原爆症の認定申請を却下された広島、長崎の被爆者らが幅広い救済を求めている集団訴訟をめぐり、舛添要一厚生労働相が国側敗訴の仙台、大阪両高裁判決を受け入れ、上告しないと表明した。一方、認定基準の再改定はせず、他の裁判所での訴訟は継続するという。一連の裁判で国側は8連敗しており、司法の判断は定まったとみられるのに、かたくなと映る対応だ。
原爆症の認定基準のハードルは高く、25万人の被爆者のうち認定されたのは約1%にとどまっているのが実情だ。これまでの原爆症認定訴訟でも再三、司法から基準の改定を促す判断が示されたが、国は上訴して争う姿勢を崩さずにきた。

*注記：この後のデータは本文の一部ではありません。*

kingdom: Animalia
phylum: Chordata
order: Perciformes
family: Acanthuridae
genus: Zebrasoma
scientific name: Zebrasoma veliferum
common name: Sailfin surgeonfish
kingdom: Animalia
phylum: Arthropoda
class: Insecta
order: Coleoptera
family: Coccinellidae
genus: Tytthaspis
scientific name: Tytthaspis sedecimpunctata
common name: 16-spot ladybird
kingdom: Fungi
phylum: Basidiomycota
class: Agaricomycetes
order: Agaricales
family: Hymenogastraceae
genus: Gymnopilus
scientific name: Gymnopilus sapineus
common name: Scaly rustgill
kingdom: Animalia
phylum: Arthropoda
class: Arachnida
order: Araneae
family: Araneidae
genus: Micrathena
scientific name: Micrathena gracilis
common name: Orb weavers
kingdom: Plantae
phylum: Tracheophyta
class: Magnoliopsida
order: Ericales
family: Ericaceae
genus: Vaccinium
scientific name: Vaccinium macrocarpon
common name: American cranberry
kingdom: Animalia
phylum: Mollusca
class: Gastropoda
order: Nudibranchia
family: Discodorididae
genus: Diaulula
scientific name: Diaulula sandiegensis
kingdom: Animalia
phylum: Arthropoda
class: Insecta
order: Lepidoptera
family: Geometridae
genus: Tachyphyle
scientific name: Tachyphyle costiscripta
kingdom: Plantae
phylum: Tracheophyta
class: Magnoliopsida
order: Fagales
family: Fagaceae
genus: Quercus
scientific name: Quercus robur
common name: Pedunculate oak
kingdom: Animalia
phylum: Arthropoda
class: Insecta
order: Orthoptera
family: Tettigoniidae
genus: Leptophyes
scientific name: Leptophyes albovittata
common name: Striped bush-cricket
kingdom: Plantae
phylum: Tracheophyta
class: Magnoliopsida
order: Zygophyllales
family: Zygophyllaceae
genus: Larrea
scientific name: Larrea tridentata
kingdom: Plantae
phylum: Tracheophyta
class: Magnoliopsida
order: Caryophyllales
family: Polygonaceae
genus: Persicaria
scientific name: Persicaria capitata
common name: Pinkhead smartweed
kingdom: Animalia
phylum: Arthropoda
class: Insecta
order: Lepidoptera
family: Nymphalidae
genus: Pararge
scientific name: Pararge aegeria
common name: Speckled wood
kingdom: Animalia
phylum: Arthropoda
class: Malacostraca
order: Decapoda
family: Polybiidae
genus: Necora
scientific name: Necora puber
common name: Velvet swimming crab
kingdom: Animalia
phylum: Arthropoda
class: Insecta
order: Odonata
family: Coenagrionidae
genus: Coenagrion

流れが変わったのは昨年8月、当時の安倍晋三首相が「認定基準を見直す」と約束したせいだ。政治主導で基準の改定作業が進められ、今年4月には新基準の運用が開始された。
新基準は、放射線量の推計値や発症への影響度を示す原因確率を基に線引きしていた旧基準を大きく改めた。とくに放射線起因性の要件を見直し、がんや白血病など5疾病に限っては積極的に認定するように要件を緩和した。
原爆投下後の入市被爆者や、放射性降下物による遠距離被爆者も認定の審査対象に位置づけた。被爆線量や生活歴などを個別に審査する総合判定によって、5疾病以外を個別審査する仕組みも導入された。
しかし、両高裁の判決は新基準でも国が「認定の範囲外」と判断した原告7人を原爆症と認定した。訴訟で争われたのは旧基準だが、事実上、新基準でも不十分とする指摘である。
国側が重く受け止めるべきは、基準の機械的な運用による被爆者の切り捨てを、司法が一貫して批判していることだ。世界唯一の被爆国として原爆の被害実態を内外に鮮明にすべきなのに、過小評価するかのように救済対象を絞り込んできた国の政策が問われている、と言えるだろう。
喫緊の課題は、行政と司法とで生じた二重の認定基準の統一である。裁判で勝訴したのに原爆症と認定されない原告がいる一方で、行政が原爆症と認定しながら裁判では認定されなかった原告もいる。司法から不十分とされた新基準をこのまま通用させることも許されまい。
舛添厚労相は現行の新基準に沿った総合判定を活用したい意向とみられるが、総合判定には基準が明確でない難がある。司法の指摘をくみながら認定基準を再改定し、公明正大な新・新基準を作るのが筋だろう。今後、どのように被爆者を救済していくのか、政府は方針を示すべきでもある。
被爆者の高齢化も進む。「疑わしきは被爆者の利益に」とする立場で幅広い救済を目指し、他の裁判の終結も急ぐべきだ。